Instruction:
With the pictures omitted, print exactly the lines below, from the one containing "миллионов рублей" through the one containing "för att publicera en", and nothing else.

Top of Information shown

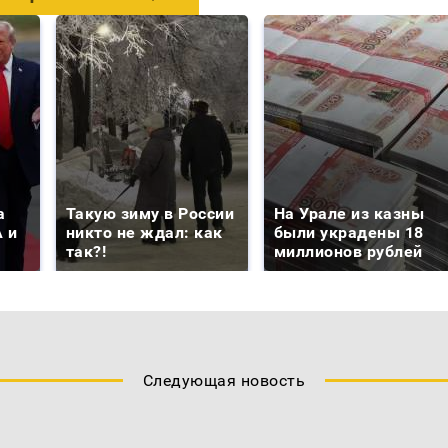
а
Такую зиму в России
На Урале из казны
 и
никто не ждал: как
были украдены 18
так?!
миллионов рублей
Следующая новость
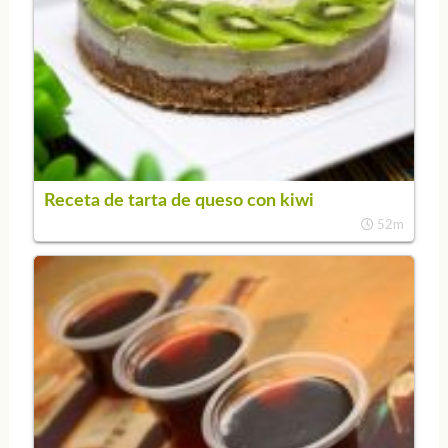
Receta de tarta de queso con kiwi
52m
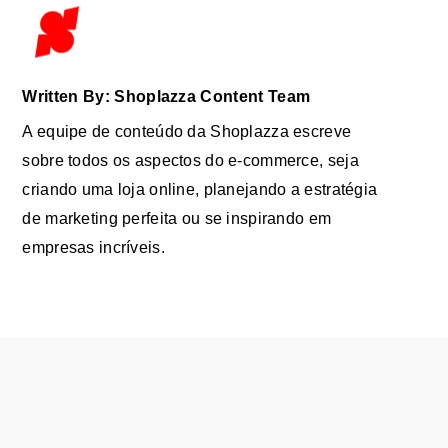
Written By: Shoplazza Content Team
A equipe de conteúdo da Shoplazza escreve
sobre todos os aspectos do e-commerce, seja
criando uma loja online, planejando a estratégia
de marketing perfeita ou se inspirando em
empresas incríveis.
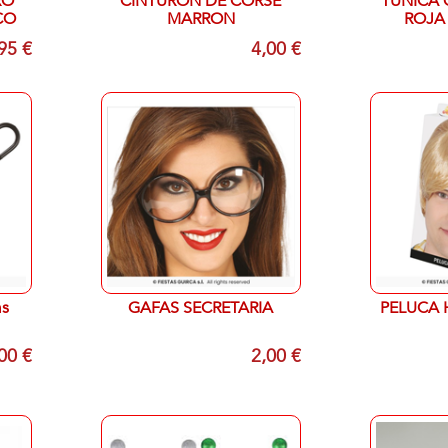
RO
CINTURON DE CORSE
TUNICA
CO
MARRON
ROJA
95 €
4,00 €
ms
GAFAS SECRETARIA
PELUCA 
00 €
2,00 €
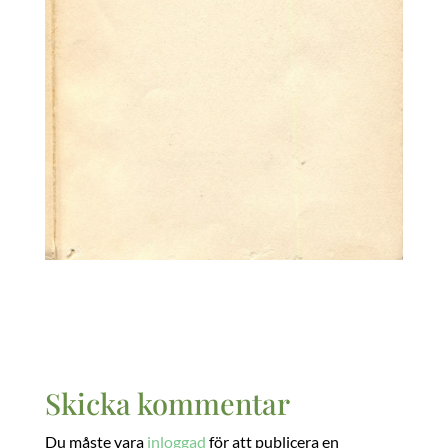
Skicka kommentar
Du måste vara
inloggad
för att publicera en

Bottom of Information shown
Top of Information shown

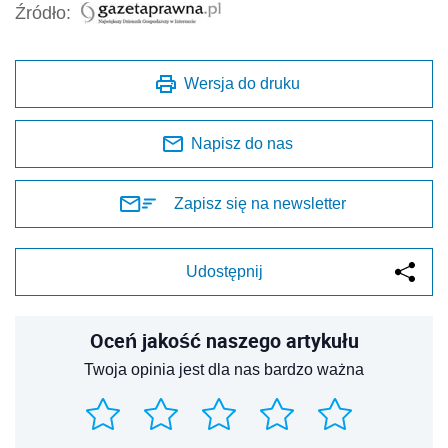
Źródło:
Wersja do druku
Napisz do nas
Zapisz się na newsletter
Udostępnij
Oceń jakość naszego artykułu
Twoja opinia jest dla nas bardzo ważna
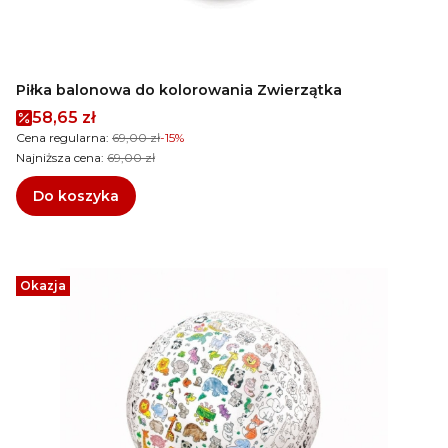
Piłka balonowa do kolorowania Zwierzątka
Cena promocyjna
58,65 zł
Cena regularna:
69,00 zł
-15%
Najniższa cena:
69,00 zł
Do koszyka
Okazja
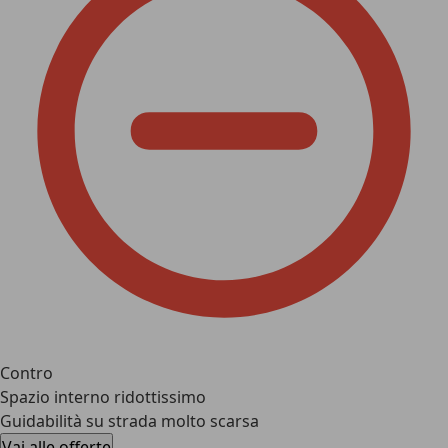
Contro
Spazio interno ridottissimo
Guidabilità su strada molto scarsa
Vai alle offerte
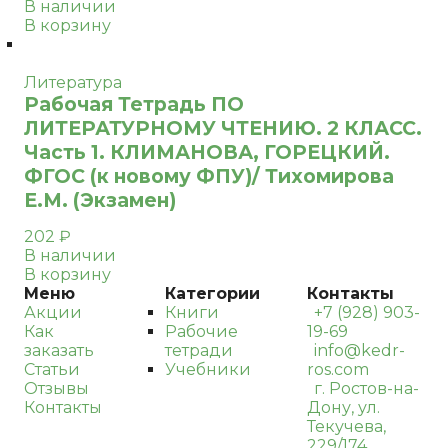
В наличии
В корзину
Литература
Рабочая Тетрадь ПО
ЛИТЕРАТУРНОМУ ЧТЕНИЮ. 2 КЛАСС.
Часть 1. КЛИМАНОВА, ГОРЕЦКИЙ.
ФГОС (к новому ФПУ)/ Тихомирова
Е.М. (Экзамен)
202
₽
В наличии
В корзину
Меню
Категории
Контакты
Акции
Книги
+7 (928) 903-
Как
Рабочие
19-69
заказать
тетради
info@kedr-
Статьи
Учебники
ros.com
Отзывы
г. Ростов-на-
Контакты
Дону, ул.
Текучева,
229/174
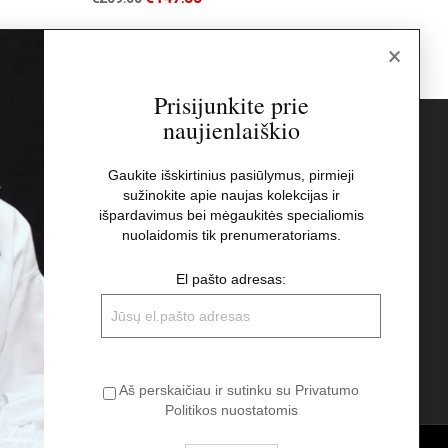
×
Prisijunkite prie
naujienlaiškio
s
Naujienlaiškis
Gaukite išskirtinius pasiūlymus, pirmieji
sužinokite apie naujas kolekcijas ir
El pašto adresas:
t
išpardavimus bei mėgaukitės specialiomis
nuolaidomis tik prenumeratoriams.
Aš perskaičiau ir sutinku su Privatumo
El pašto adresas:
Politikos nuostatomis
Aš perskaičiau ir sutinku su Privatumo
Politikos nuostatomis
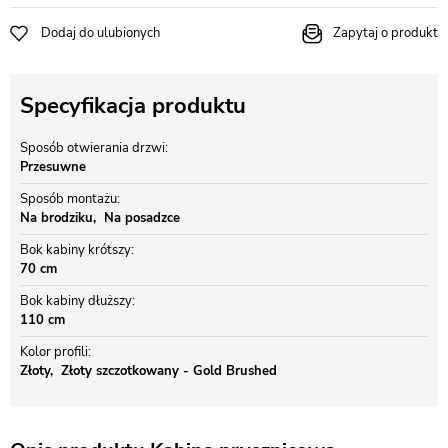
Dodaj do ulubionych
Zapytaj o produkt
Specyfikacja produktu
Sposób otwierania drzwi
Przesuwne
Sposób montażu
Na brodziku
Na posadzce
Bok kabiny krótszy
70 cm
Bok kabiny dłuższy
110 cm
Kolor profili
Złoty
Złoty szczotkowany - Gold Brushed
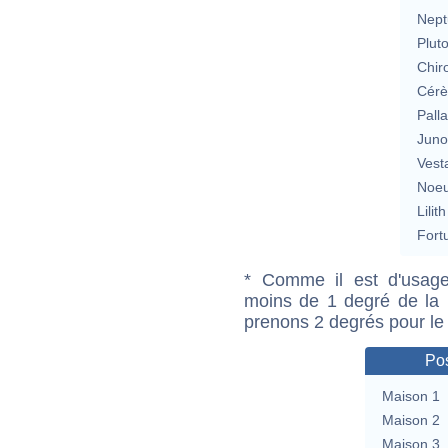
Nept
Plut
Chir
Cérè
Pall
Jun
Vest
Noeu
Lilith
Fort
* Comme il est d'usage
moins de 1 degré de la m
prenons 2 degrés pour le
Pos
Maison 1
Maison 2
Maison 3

Bottom of Information shown

Result of this exercise:
миллионов рублей
Следующая новость
Receta de tarta de queso con kiwi
52m
Written By: Shoplazza Content Team
A equipe de conteúdo da Shoplazza escreve
sobre todos os aspectos do e-commerce, seja
criando uma loja online, planejando a estratégia
de marketing perfeita ou se inspirando em
empresas incríveis.
RO
CINTURON DE CORSE
TUNICA
CO
MARRON
ROJA
95 €
4,00 €
ms
GAFAS SECRETARIA
PELUCA 
00 €
2,00 €
Skicka kommentar
Du måste vara
inloggad
för att publicera en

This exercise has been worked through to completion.